Scheduling on Sherlock#

Job distribution across nodes#

In a shared cluster, many jobs run concurrently across different subsets of nodes. The scheduler packs jobs together to keep utilization high, leaving only small gaps between allocations.

Job distribution diagram

The diagram above shows how six jobs with different node and time requirements are laid out across six nodes over nine time units. Jobs A and B fill most of the cluster at t=0–3, leaving only Node 4 free (later filled by Job D). Jobs C through E run concurrently at t=3–6/7, followed by Job F which spans all six nodes.

A few things to observe:

Large jobs (like Job F, 6 nodes) must wait until all required nodes are simultaneously free, which typically means a longer queue wait.
Small jobs (like C and E, 1 node each) can often start right away by fitting into gaps left by larger jobs.
Free slots (shown in grey) represent idle capacity the scheduler will try to fill.

Backfill scheduling#

Slurm does not run jobs strictly in priority order. Instead it uses a backfill strategy: the scheduler looks ahead in the queue and starts lower-priority jobs early if doing so will not delay any higher-priority job's reserved start time.
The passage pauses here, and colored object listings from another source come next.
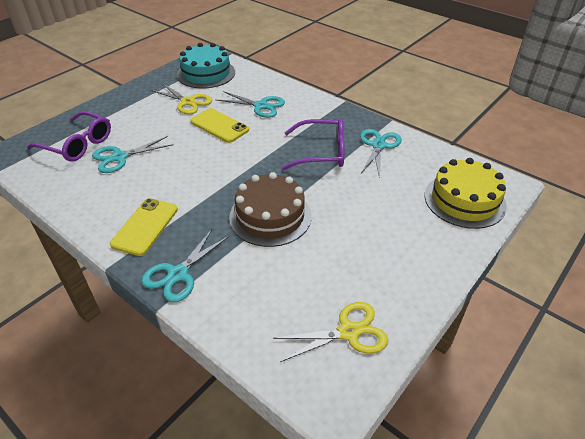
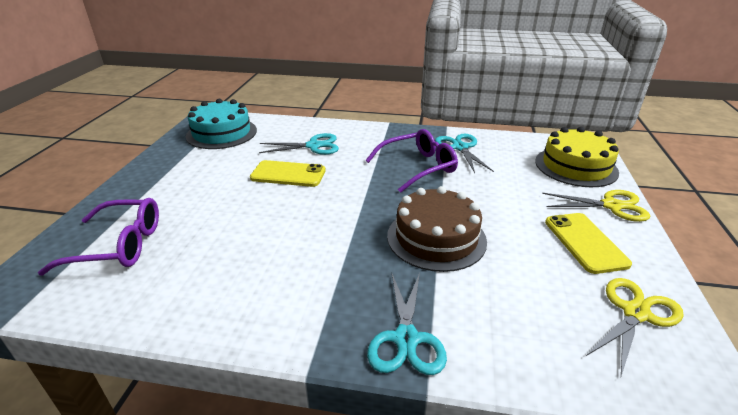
camera: 30 degrees left, 10 degrees down
turquoise scissors [92,136,173,173] -> none
yellow phone [110,198,178,256] -> yellow phone moved to [545,213,632,274]
yellow scissors [151,83,212,114] -> yellow scissors moved to [542,190,650,222]

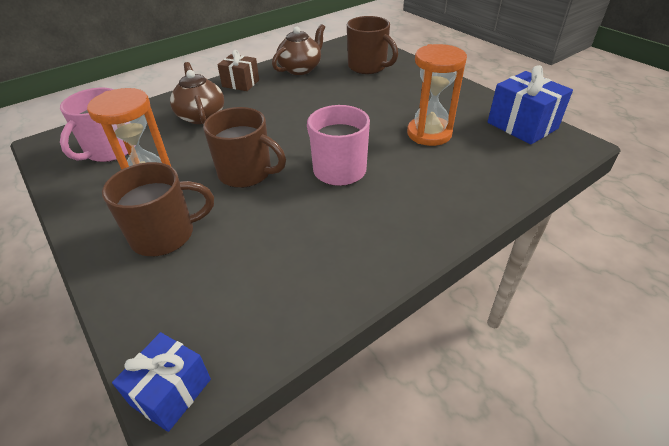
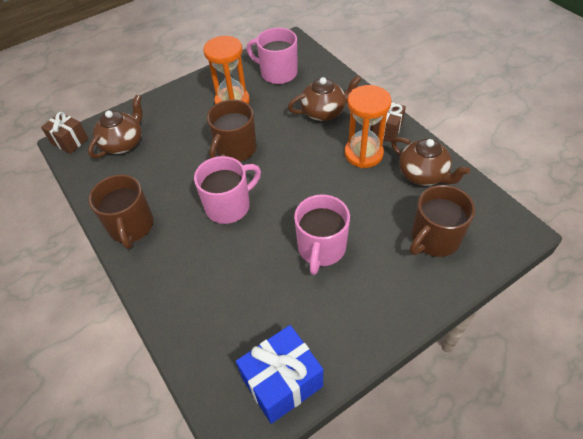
camera: 95 degrees right, 10 degrees up
brown mug [102,162,214,256] -> brown mug moved to [88,174,153,249]
blue gift [112,332,211,432] -> brown gift [41,112,89,154]
orange hourglass [407,44,467,146] -> orange hourglass moved to [345,85,391,168]
none -> brown teapot [88,95,143,158]
none -> pink mug [294,194,350,275]

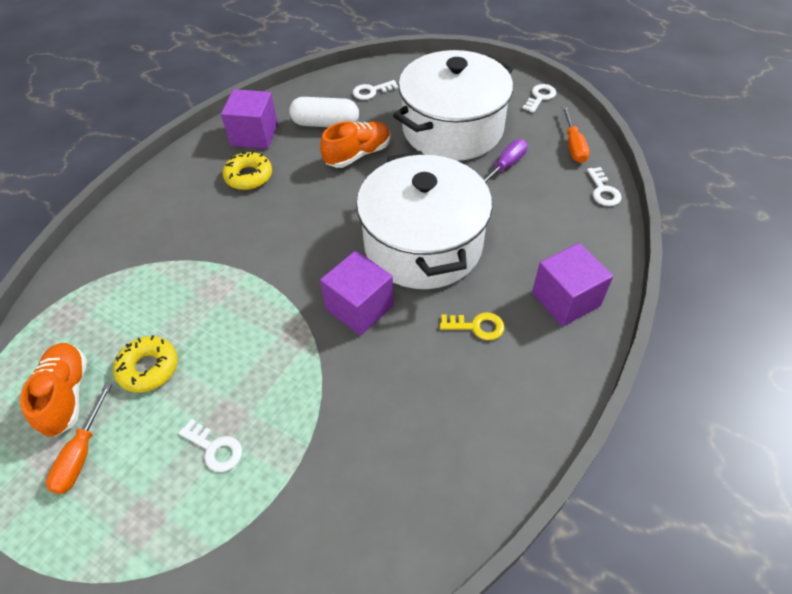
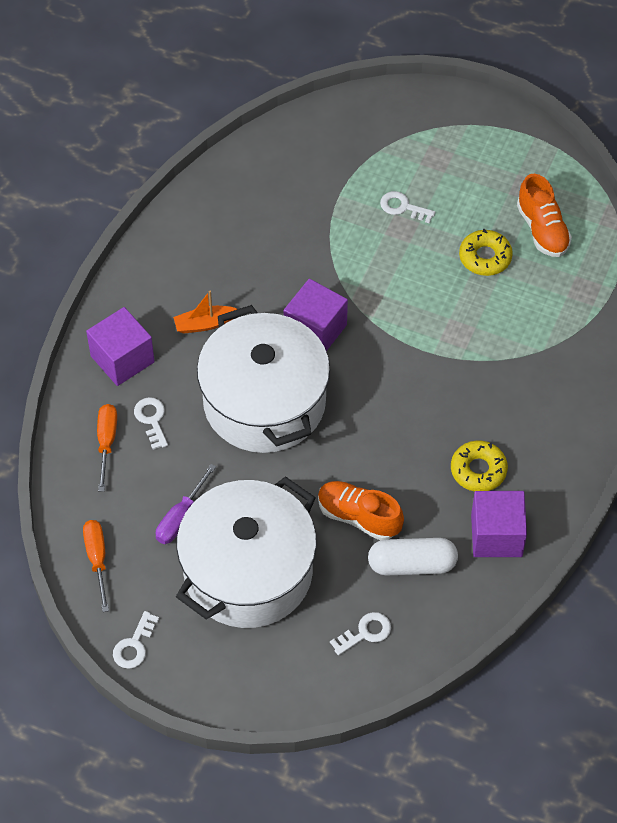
camera: 170 degrees right, 5 degrees up
orange screwdriver [46,383,112,494] -> orange screwdriver moved to [97,404,117,492]
orange shoe [320,121,391,168] -> orange shoe turned 75 degrees clockwise [318,481,404,540]
yellow key [440,313,504,340] -> orange boat [173,291,237,334]
white key [587,167,622,206] -> white key moved to [134,397,168,450]

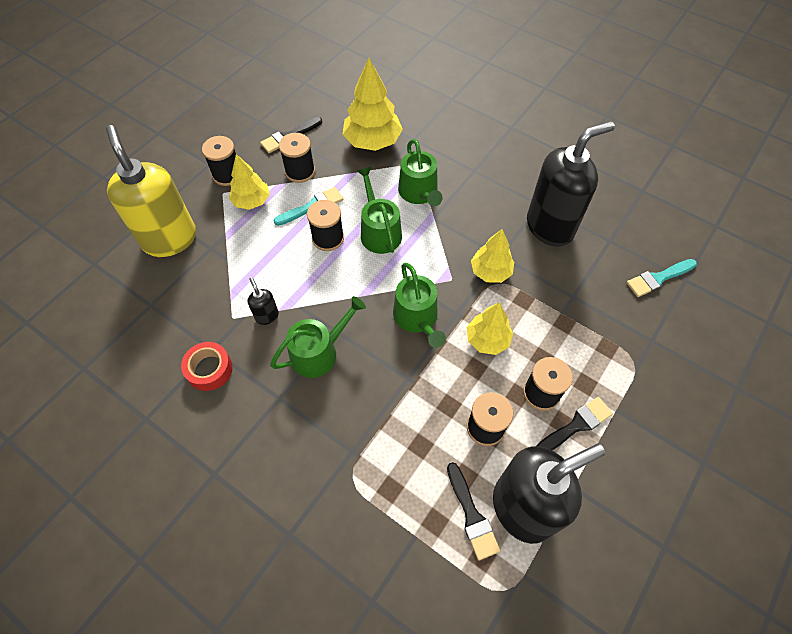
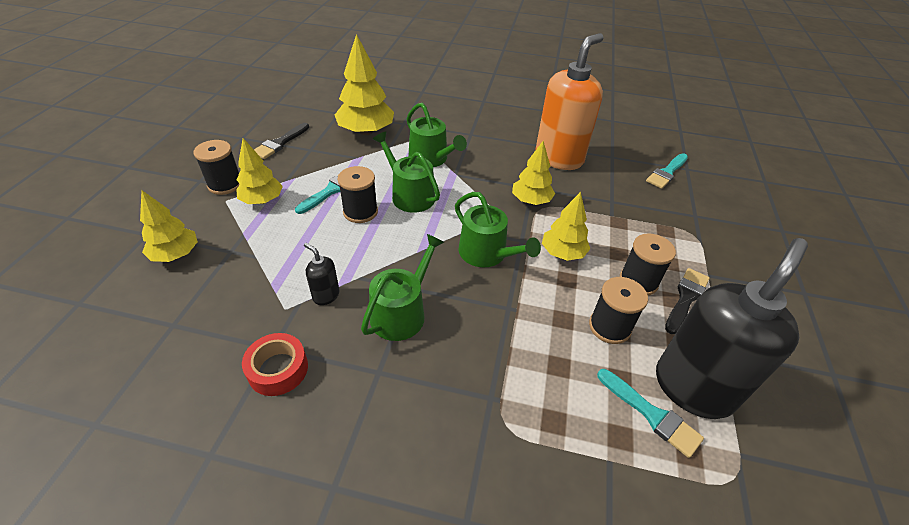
camera: 25 degrees left, 15 degrees down
yellow soap dispenser [106,125,196,257] -> yellow tree [140,190,198,262]
black spool [279,133,315,183] -> none
black brush [447,462,500,560] -> turquoise brush [597,369,704,458]
black soap dispenser [527,121,615,247] -> orange soap dispenser [536,33,604,170]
Backfill scheduling diagram

In the diagram above, high-priority Job X has a reserved start at t=6 when enough resources free up. Rather than leaving those resources idle until then, Slurm fills the gap with lower-priority jobs Y and Z, which finish before Job X needs to start.

The practical effect is that a job with a small resource footprint or a short time limit is much more likely to slip into a gap and start immediately, while a large job may have to wait until enough nodes are free at the same time.

Job priority and fairshare#

When a job is pending with the reason Priority, it means the scheduler has identified higher-priority jobs that need to start first before resources can be allocated to yours. This is the most common pending reason on a shared cluster.

Job priority is determined by several factors, including job age, requested resources, partition, and fairshare score. The fairshare score accounts for each user's past resource consumption: the more CPU and GPU hours you have used recently, the lower your next jobs' priority will be. This effect decays over time, so past usage is progressively forgotten and your priority recovers as your recent consumption normalizes relative to other users.

Pending times also depend on overall cluster load and can grow substantially during busy periods, regardless of your individual fairshare score. There is no fixed upper bound on how long a job may wait.

Reducing wait time with accurate resource requests

A job that requests fewer nodes, less memory, or a shorter time limit has a higher chance of fitting into a gap between larger reservations via backfill (see Backfill scheduling above). If your pending times are long, review your resource requests and make sure they reflect your job's actual needs rather than a conservative overestimate -- in particular, an accurate time limit makes a significant difference.

Dedicated resources for persistent queue pressure

If pending times consistently hinder your ability to get work done, Stanford Research Computing offers faculty members the option to purchase dedicated compute nodes on Sherlock. Owners get guaranteed priority access to their nodes, and those nodes contribute to the shared pool when idle. See Investing in Sherlock for details.

Implications for your jobs#

Request only the nodes and time your job actually needs. Overestimating the time limit reduces the chance that a backfill slot is available.
Use job arrays for many independent tasks rather than requesting a large number of nodes at once.
Short, small jobs get priority access to backfill slots and can often start within minutes even when the cluster is busy.